Im Sommer 2020, an einem heißen Julitag, gab es möglicherweise einen solchen Ansatz. Die Kripo rückte mit schwerem Gerät auf eine Futterwiese in Spaltenstein an, durch die das Bachbett des Buchenbachs fließt. Mehrere Beamten durchkämmten den zugewachsenen Bach. Nach SÜDKURIER-Informationen waren sie auf der Suche nach den sterblichen Überresten von Gabriele Speth, die möglicherweise durch Tierverschleppung oder Hochwasser im Bach gelandet waren. Gefunden wurde damals allerdings nichts.

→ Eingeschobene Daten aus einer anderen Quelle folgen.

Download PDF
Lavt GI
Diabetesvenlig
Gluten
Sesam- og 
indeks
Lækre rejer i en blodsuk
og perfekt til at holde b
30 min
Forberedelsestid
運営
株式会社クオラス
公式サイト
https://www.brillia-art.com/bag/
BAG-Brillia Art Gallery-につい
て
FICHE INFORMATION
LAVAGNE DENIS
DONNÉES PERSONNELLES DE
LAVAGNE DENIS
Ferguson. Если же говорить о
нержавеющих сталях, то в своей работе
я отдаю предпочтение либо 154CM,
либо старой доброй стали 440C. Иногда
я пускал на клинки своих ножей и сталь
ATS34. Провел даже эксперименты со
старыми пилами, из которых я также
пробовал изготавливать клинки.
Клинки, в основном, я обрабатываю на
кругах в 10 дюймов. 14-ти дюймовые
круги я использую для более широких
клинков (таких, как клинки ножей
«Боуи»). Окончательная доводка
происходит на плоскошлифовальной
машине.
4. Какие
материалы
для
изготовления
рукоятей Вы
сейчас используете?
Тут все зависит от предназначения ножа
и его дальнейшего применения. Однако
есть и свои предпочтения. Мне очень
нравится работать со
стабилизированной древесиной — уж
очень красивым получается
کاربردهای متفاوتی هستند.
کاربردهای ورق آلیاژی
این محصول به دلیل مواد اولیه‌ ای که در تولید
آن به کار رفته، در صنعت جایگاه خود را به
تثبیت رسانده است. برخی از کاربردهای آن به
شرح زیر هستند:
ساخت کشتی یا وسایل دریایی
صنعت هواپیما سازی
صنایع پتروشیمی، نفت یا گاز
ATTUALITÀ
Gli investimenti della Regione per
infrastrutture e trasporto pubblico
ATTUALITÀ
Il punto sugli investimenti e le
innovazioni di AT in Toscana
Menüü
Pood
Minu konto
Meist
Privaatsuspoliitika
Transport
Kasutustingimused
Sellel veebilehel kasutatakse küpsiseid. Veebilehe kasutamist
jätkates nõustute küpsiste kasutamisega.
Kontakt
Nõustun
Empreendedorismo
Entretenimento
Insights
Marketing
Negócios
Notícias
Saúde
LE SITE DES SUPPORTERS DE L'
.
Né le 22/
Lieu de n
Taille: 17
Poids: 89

Bild 6: Ein Jahrzehnt vermisst: Gabriele Speths Spaziergang ungelöst
Bild: Hilser, Stefan
„Wir haben bislang alle Ermittlungsansätze ausgeschöpft.“
Oliver Weißflog, Polizeisprecher

Dass Gabriele Speth sich das Leben nehmen wollte, wurde bereits 2012 von den Ermittlern ausgeschlossen. Auch Hinweise, dass sich die 45-jährige Mutter absetzen wollte, gab es keine. „Die Wahrscheinlichkeit, dass sie nicht mehr am Leben ist, ist sehr hoch“, bestätigt Weißflog. Ein Unfall? Ein Kapitalverbrechen? Auf Spekulationen lässt sich der Polizeisprecher nicht ein. „Wir haben bislang alle Ermittlungsansätze ausgeschöpft“, sagt er, „irgendwann kommt man als Ermittler an einen Punkt, an dem man sich im Kreis dreht.“

An dieser Weggabelung wurde Gabriele Speth nochmal gesehen. Doch wohin sie danach lief, ist unbekannt.
An dieser Weggabelung wurde Gabriele Speth nochmal gesehen. Doch wohin sie danach lief, ist unbekannt. | Bild: Wienrich, Sabine

Wird die Polizei je herausfinden, was damals, an diesem Dienstag, den 13. November 2012 passiert ist? Zwei Mal war der Fall bereits in der Sendung Aktenzeichen XY, in der Hoffnung irgendein Indiz, einen Ansatzpunkt, eine neue Zeugenaussage herauszufinden. Ohne Erfolg. Dennoch besteht ein wenig Hoffnung. „Manchmal kommt uns ja dann doch Kommissar Zufall zur Hilfe. Zum Beispiel, weil ein Täter nicht mehr mit der Schuld leben will, die Polizei im Rahmen von anderen Ermittlungen auf ein Detail stößt oder Spuren findet und es so neue Ansatzpunkte gibt“, so Weißflog.

Laut Verschollenheitsgesetz können Vermisste nach zehn Jahren vom zuständigen Amtsgericht für tot erklärt werden, wenn „nach den Umständen hierdurch ernstliche Zweifel an seinem Fortleben begründet werden“. Ob Gabriele Speth für tot erklärt wurde, ist dem SÜDKURIER aus Datenschutzgründen nicht bekannt.